Thank you, God, for your unfailing love and goodness this Thanksgiving.
I think it seems quite fitting that our study will end this week during a week when we here America will celebrate Thanksgiving. Surely, that was the purpose that the Jews established the celebration of Purim. Of course, we know about the pilgrims and their sharing a meal with the Indians who taught them to survive in the New World. The official proclamation of the holiday to be celebrated on the last Thursday in November each year came from President Abraham Lincoln and was continued by all presidents for 75 years until Congress made it an official holiday in 1941.
I don't have the source (came from a website without footnotes) but these words about our great President and the sovereignty of God in his life might remind me of the providence of God in the affairs of man:
"Lincoln's original 1863 Thanksgiving Proclamation came - spiritually speaking - at a pivotal point in his life. During the first week of July of that year, the Battle of Gettysburg occurred, resulting in the loss of some 60,000 American lives. Four months later in November, Lincoln delivered his famous "Gettsysburg Address." It was while Lincoln was walking among the thousands of graves there at Gettysburg that he committed his life to Christ.
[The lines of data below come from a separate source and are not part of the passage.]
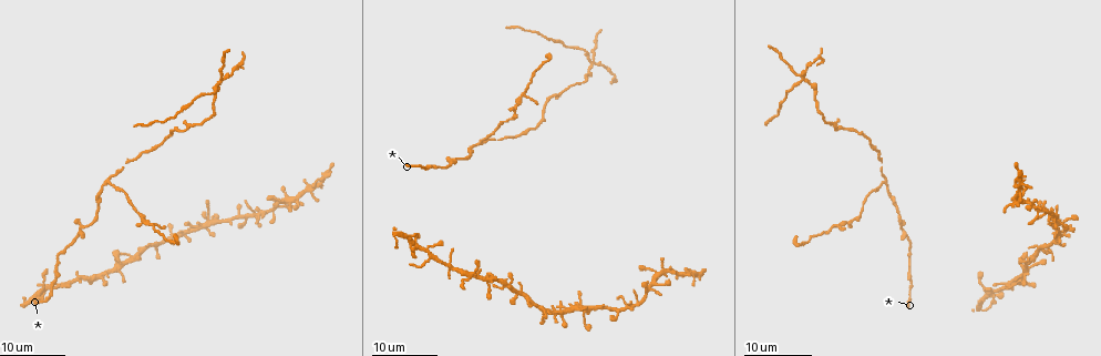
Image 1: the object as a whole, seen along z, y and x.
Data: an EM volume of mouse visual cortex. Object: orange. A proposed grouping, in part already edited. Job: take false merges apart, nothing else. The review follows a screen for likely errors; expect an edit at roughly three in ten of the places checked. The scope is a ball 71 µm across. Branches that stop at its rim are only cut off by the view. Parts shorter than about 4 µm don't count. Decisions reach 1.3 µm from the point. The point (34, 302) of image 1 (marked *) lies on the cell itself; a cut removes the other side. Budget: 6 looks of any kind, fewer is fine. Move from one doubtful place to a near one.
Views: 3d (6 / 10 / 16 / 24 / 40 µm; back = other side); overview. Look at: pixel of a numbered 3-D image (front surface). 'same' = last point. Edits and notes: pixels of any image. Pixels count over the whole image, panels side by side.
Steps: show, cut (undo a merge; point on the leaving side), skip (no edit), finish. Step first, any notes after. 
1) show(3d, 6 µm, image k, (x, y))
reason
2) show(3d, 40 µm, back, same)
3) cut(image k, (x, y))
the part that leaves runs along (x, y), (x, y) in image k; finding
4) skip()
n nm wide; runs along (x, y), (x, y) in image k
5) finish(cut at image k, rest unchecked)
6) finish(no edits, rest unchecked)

show(3d, 16 µm, image 1, (461, 159))
two arms in line, one across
As he explained to a friend: When I left Springfield [to assume the Presidency] I asked the people to pray for me. I was not a Christian. When I buried my son, the severest trial of my life, I was not a Christian. But when I went to Gettysburg and saw the graves of thousands of our soldiers, I then and there consecrated myself to Christ."
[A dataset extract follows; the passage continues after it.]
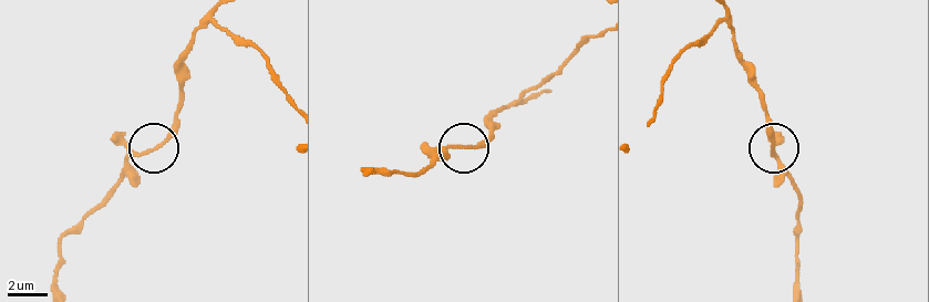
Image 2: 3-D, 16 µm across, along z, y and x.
show(3d, 6 µm, image 2, (772, 150))

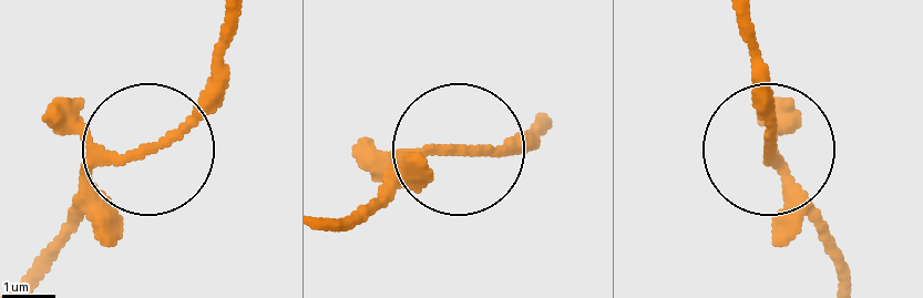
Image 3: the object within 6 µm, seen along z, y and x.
skip()
3 arms; runs along (19, 280), (99, 162), (164, 135), (226, 47) in image 3; all the same cell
It is quite a scene to imagine Abraham Lincoln walking past thousands of graves and God pivoting him toward a life consecrated to Christ. There were many other choices -- bitterness, despair, failure, hopelessness, even anger and fear. But our great President turned to the One who could change the course of events that were destroying the course of destiny of our nation that had begun over 300 years before when men and women braved the unknown and came to settle in the New World for the purpose of religious freedom. On Good Friday,1865, President Lincoln met his Savior face to face. All of His questions are answered, and surely he has found the peace that he never really knew as the leader of this great nation.
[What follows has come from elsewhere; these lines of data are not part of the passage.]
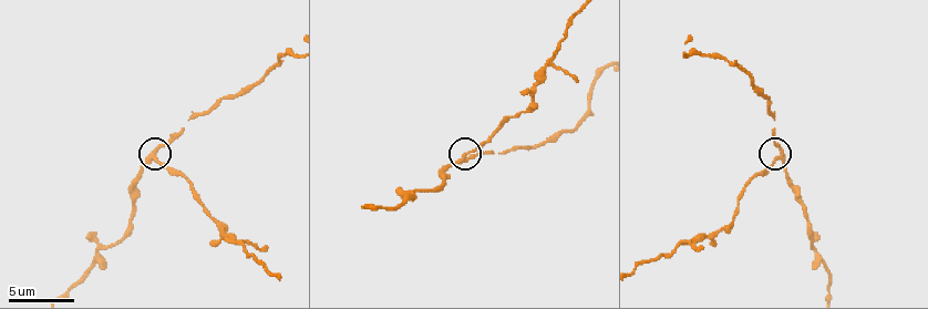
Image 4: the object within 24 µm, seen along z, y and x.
show(3d, 6 µm, image 4, (464, 159))
closer look

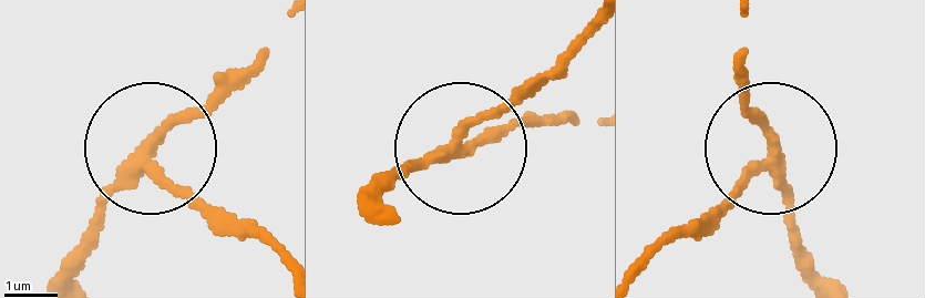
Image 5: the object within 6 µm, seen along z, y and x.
cut(image 5, (202, 201))
210 nm wide; the part that leaves runs along (151, 162), (287, 264) in image 5; a second cell is stuck on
Some of my friends in Bible Study are facing battles. These battles may be Gettysburgs, pivotal points that will require huge steps of faith in a directions they never thought we would go. Many of them will take these steps in a direction not of their choosing had God given them a list of preferences concerning the legs on the journey during the course of their lives; but journeys they are on still the same. In a less Gettysburg type way, I am facing my own steps of faith. I pray that the study of Esther has given all of us the courage to trust God when life turns upside down and the tables need turning. I know it has challenged me and caused me to carefully consider the God who is there even when I can't see Him. How blessed I have been to given the opportunity to ask the questions to a special group of women who have chosen to follow hard after God.
Thank you, God, for your unfailing love and goodness this Thanksgiving.